(TASK TO CARRY OUT):
The stretch wanted below opens at the line containing "DzafeZqNzHzhzRs" and closes at the line containing "覆式的变化，如今企业更像是个人价值实现的载体。". Please return it exactly, with no other lines.

(RECORDED INFORMATION):
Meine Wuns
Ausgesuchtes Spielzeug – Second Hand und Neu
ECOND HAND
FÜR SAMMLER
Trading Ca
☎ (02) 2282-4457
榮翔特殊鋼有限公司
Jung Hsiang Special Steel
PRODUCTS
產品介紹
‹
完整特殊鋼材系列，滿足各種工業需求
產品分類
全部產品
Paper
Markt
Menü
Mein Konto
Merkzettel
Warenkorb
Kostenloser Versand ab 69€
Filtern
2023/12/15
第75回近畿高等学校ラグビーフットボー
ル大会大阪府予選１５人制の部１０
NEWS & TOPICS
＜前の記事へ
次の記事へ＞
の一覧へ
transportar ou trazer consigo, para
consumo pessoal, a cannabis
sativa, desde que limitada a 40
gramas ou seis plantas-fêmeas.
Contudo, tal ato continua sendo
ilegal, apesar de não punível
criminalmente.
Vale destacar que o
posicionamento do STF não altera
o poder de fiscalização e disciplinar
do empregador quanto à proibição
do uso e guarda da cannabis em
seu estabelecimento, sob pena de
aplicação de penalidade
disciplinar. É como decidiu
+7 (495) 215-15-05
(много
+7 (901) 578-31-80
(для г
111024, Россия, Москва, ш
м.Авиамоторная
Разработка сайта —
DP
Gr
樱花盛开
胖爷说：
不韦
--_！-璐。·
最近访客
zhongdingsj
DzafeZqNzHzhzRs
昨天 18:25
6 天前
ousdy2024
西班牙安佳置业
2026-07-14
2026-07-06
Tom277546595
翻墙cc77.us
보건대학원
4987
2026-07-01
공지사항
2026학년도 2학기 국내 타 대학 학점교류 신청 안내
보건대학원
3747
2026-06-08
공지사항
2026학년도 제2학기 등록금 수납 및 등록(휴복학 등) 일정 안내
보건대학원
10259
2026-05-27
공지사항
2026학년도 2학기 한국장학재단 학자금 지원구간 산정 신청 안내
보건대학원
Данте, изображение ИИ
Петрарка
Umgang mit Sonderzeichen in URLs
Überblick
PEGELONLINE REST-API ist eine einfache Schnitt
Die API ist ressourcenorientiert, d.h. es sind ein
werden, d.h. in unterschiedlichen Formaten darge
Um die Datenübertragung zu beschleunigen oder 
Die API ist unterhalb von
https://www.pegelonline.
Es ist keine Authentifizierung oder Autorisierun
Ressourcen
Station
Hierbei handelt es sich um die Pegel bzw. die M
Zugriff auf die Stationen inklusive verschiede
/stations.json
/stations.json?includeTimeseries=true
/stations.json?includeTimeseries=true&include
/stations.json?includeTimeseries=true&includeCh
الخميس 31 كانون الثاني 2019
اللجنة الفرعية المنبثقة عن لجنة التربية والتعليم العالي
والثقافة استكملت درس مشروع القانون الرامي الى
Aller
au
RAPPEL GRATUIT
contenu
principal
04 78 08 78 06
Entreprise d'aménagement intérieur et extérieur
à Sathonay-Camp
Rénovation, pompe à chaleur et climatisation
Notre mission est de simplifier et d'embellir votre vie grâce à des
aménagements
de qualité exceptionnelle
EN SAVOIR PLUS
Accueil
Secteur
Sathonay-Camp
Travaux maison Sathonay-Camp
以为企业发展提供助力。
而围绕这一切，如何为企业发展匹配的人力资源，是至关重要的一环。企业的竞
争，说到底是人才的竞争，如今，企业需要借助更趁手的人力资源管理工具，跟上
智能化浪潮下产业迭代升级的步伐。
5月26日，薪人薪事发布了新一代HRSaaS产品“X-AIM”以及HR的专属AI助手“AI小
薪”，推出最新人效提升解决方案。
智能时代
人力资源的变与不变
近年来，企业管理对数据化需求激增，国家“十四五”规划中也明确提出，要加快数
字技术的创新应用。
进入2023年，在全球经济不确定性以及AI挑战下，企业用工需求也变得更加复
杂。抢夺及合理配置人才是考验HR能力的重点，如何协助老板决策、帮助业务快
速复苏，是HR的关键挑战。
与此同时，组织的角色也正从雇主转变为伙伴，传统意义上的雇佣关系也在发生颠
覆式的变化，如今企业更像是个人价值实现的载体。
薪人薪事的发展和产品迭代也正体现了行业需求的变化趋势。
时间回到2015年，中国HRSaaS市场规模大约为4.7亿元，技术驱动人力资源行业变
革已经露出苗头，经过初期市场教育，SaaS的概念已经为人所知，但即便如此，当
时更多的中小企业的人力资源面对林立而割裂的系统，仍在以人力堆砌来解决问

(ANSWER BOX):
DzafeZqNzHzhzRs
昨天 18:25
6 天前
ousdy2024
西班牙安佳置业
2026-07-14
2026-07-06
Tom277546595
翻墙cc77.us
보건대학원
4987
2026-07-01
공지사항
2026학년도 2학기 국내 타 대학 학점교류 신청 안내
보건대학원
3747
2026-06-08
공지사항
2026학년도 제2학기 등록금 수납 및 등록(휴복학 등) 일정 안내
보건대학원
10259
2026-05-27
공지사항
2026학년도 2학기 한국장학재단 학자금 지원구간 산정 신청 안내
보건대학원
Данте, изображение ИИ
Петрарка
Umgang mit Sonderzeichen in URLs
Überblick
PEGELONLINE REST-API ist eine einfache Schnitt
Die API ist ressourcenorientiert, d.h. es sind ein
werden, d.h. in unterschiedlichen Formaten darge
Um die Datenübertragung zu beschleunigen oder 
Die API ist unterhalb von
https://www.pegelonline.
Es ist keine Authentifizierung oder Autorisierun
Ressourcen
Station
Hierbei handelt es sich um die Pegel bzw. die M
Zugriff auf die Stationen inklusive verschiede
/stations.json
/stations.json?includeTimeseries=true
/stations.json?includeTimeseries=true&include
/stations.json?includeTimeseries=true&includeCh
الخميس 31 كانون الثاني 2019
اللجنة الفرعية المنبثقة عن لجنة التربية والتعليم العالي
والثقافة استكملت درس مشروع القانون الرامي الى
Aller
au
RAPPEL GRATUIT
contenu
principal
04 78 08 78 06
Entreprise d'aménagement intérieur et extérieur
à Sathonay-Camp
Rénovation, pompe à chaleur et climatisation
Notre mission est de simplifier et d'embellir votre vie grâce à des
aménagements
de qualité exceptionnelle
EN SAVOIR PLUS
Accueil
Secteur
Sathonay-Camp
Travaux maison Sathonay-Camp
以为企业发展提供助力。
而围绕这一切，如何为企业发展匹配的人力资源，是至关重要的一环。企业的竞
争，说到底是人才的竞争，如今，企业需要借助更趁手的人力资源管理工具，跟上
智能化浪潮下产业迭代升级的步伐。
5月26日，薪人薪事发布了新一代HRSaaS产品“X-AIM”以及HR的专属AI助手“AI小
薪”，推出最新人效提升解决方案。
智能时代
人力资源的变与不变
近年来，企业管理对数据化需求激增，国家“十四五”规划中也明确提出，要加快数
字技术的创新应用。
进入2023年，在全球经济不确定性以及AI挑战下，企业用工需求也变得更加复
杂。抢夺及合理配置人才是考验HR能力的重点，如何协助老板决策、帮助业务快
速复苏，是HR的关键挑战。
与此同时，组织的角色也正从雇主转变为伙伴，传统意义上的雇佣关系也在发生颠
覆式的变化，如今企业更像是个人价值实现的载体。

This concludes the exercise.